The companion work was Frederic Rzewski’s North American Ballades, essentially fantasies based on popular melodies. Its fourth and final piece, Winnsboro Cotton Mill Blues, seemed custom-made for Loh’s leather-clad burliness, with a bruising feat of piano pugilism, where palms, arms and fists rendered the keyboard black and blue.     




 

Completely separate from the Piano Festival and presented by Altenburg Arts were two recitals by Chinese pianist Zhang Haiou, the first overseas-based pianist to perform in Singapore since last year’s circuit breaker. Two pieces of transcribed Bach (by Samuil Feinberg and Dinu Lipatti) established a rich tonal palette for two late Beethoven sonatas that followed.
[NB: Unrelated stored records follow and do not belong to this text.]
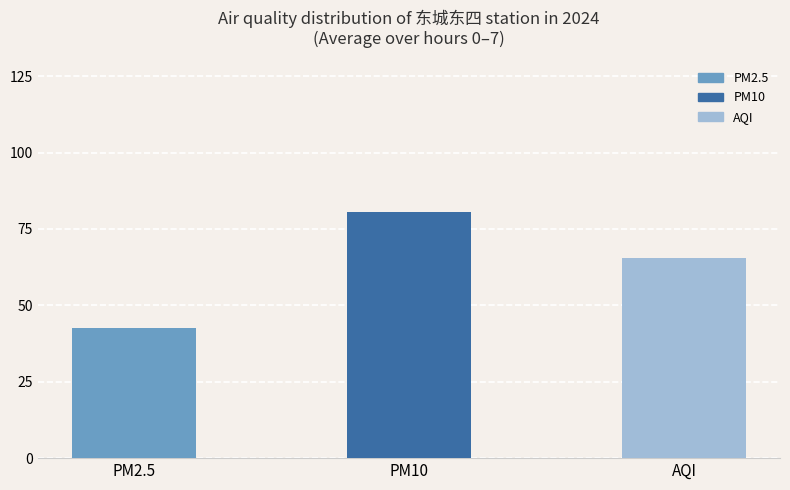

Are the bars horizontal?

No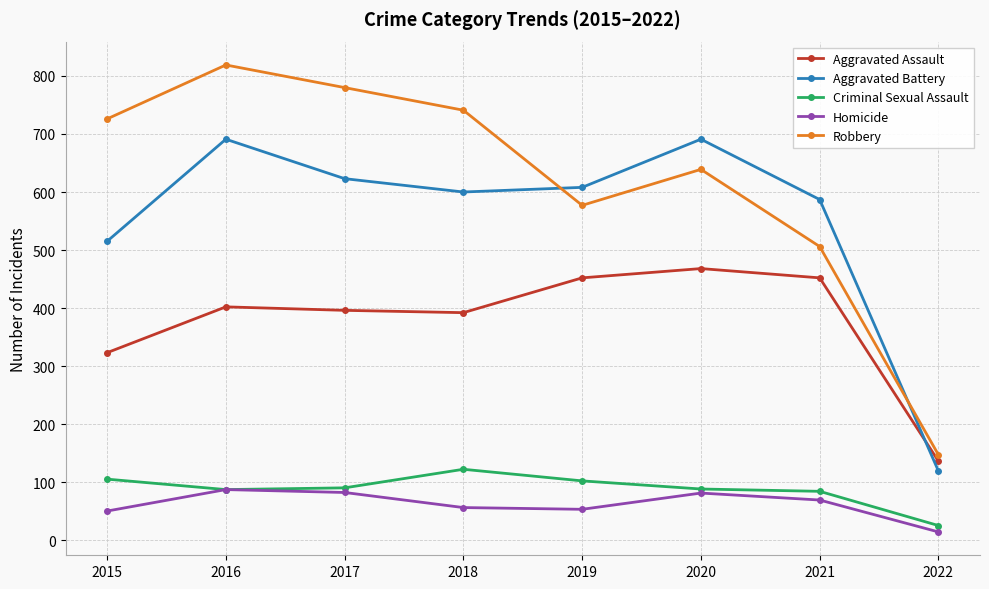

Does the chart have visible grid lines?

Yes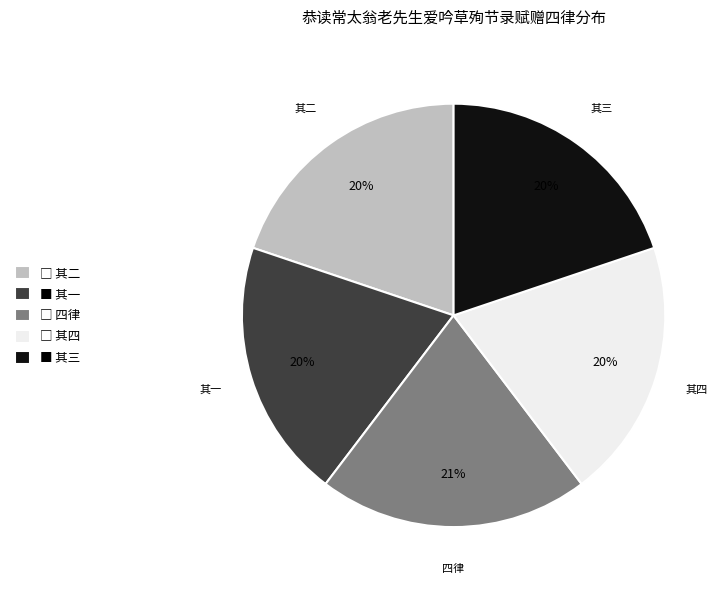

What percentage is the ■ 其一 slice, to the nearest percent?

20%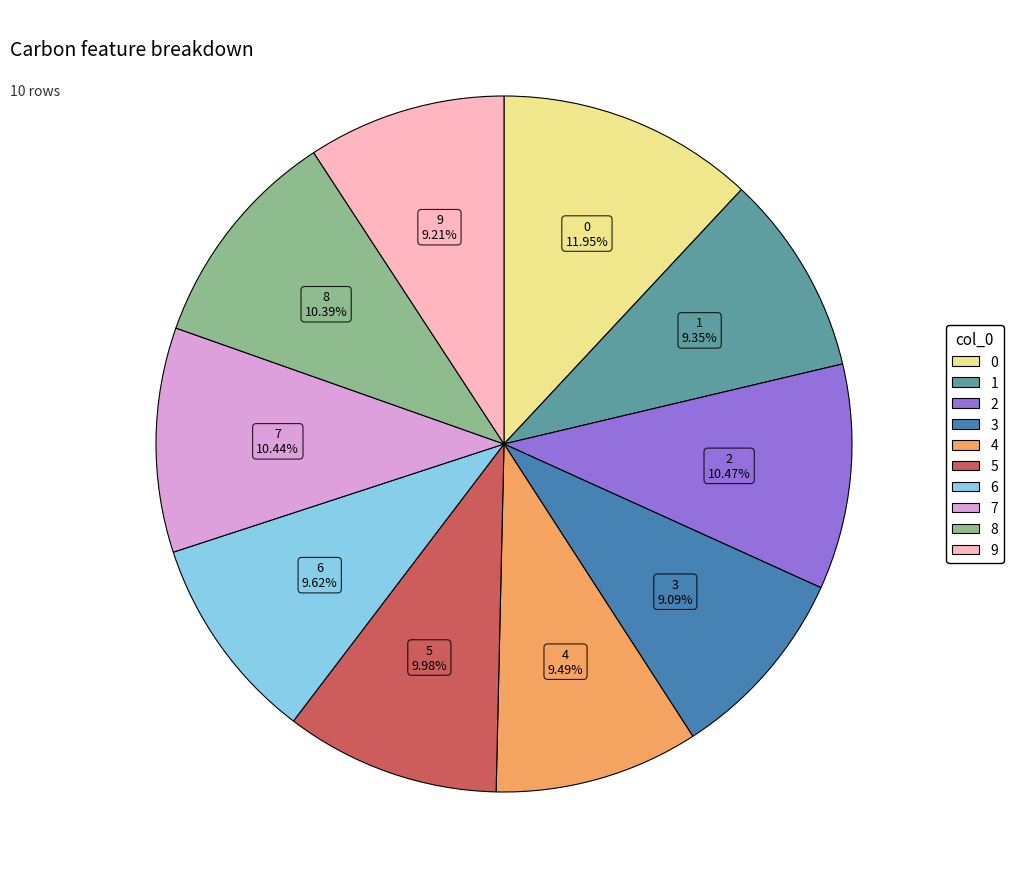

To the nearest percent, what is the average slice percentage?

10%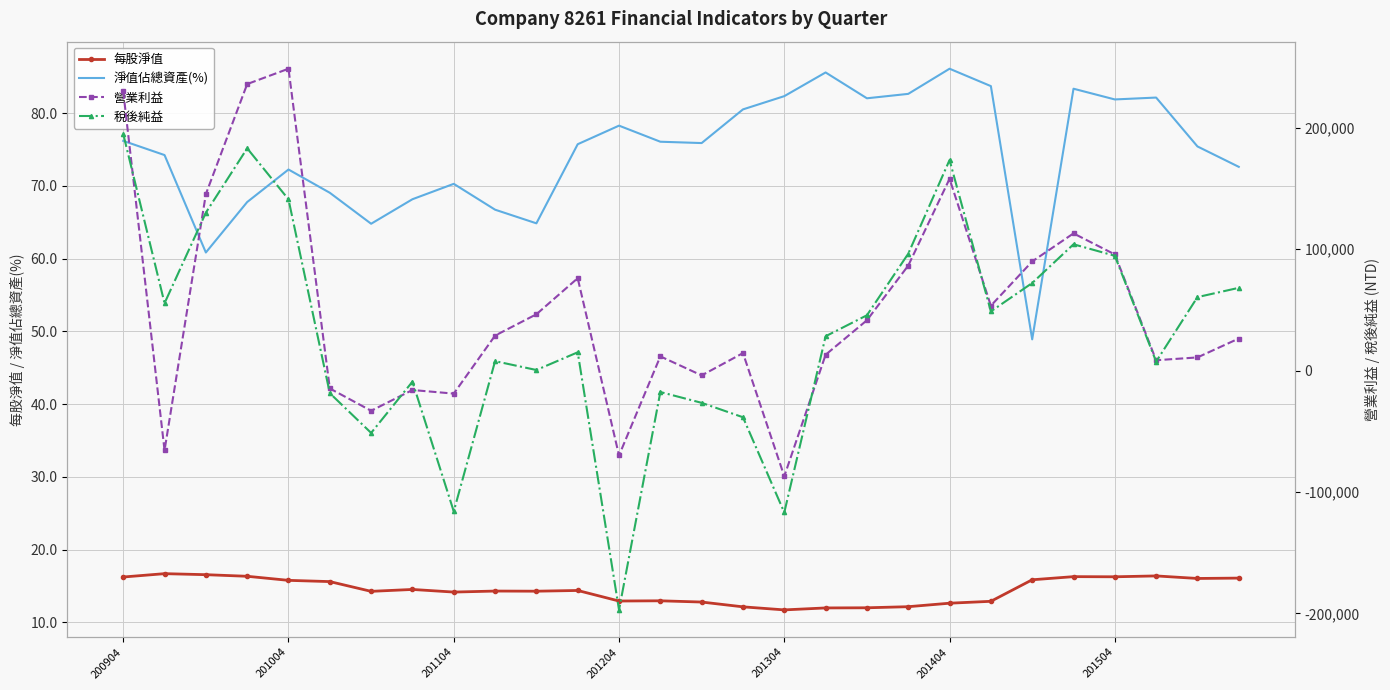

At which category is the sum across all series the highest?

200904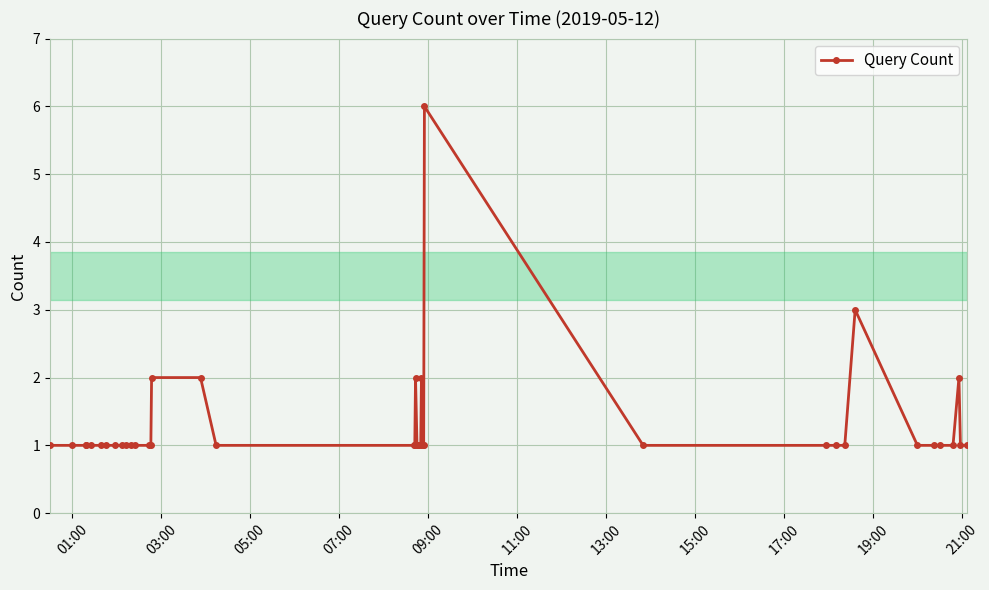

What is the greatest value displayed?

6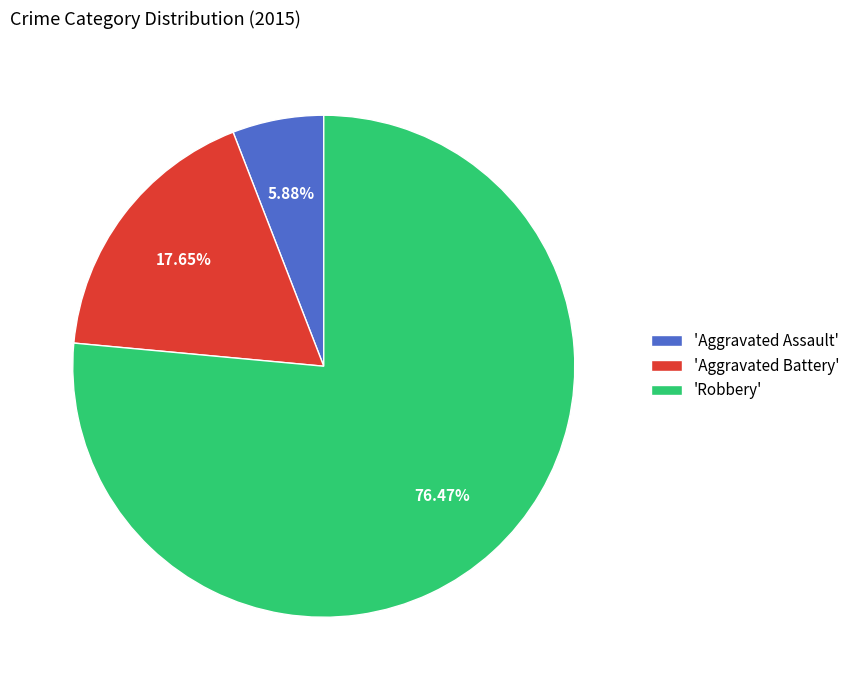

Combined, do 'Robbery' and 'Aggravated Battery' account for over 50%?

Yes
Romantic era outpourings were served without reservation or apology. In the opening movements, mellowness and fluidity (Op.109) were contrasted with defiant vehemence (Op.111). Both works converged with variations on hymn-like subjects to  close. Zhang’s stunning mastery of the narrative was not without humour too, such as cheekily inserting the Ode To Joy motif in one of the final sonata’s variations.  




Two masterly sets of variations also distinguished Taiwan-born Chang Yun-Hua’s recital that closed the piano festival on a high. Aaron Copland’s Piano Variations were astringent but compact, carved out with a granite-like resolve, while Brahms’s Handel Variations gradually built on its expansivity, culminating with the most mighty of fugal finales. The 21-year-old’s enormous range also encompassed Beethoven’s programmatic “Les Adieux” Sonata and Spaniard Isaac Albeniz’s lilting Almeria from Iberia, both handled with sensitivity and idiomatic nous.

 



Four evenings and five recitals of piano music, uniformly of high standard and without a weak link, would scarcely be thought possible during a pandemic. One can only be grateful by quoting the title of Zhang Haiou’s recital, and count this as “an extraordinary time” indeed.   

  

For the record, the encores performed at the end of each recital were as follows:

 

Kseniia Vokhmianina (3 June, 7.30 pm):

Rachmaninov Elegie in E flat minor Op.3 No.1

Marcello-Bach Adagio in D minor

 

Li Churen (4 June, 7.30 pm):

Li Churen Butterfly

Li Churen Llama’s Land

 

Zhang Haiou (5 June, 3 pm):

Chopin Nocturne in C sharp minor Op.Posth

Chopin Nocturne in E flat major, Op.9 No.2

 

Nicholas Loh (5 June, 7.30 pm)

Kapustin Etude in Seconds, Op.68 No.1

Gulda Prelude and Fugue

 

Chang Yun-Hua (6 June, 7.30 pm)

Balakirev Islamey

 

 

1 comment:

Chang Tou Liang said...

It's good to know that George Crumb's A Little Midnight Music was actually given its Singapore premiere at the 2006 Singapore International Piano Festival by Lee Pei Ming, who played the work for the composer himself at his home. So George Crumb has a loyal Singapore following!

On a sad note, we acknowledge the passing of iconic American composer Frederic Rzewski on 26 June. His works, North American Ballads and De Profundis, were given Singapore premieres by Nicholas Loh.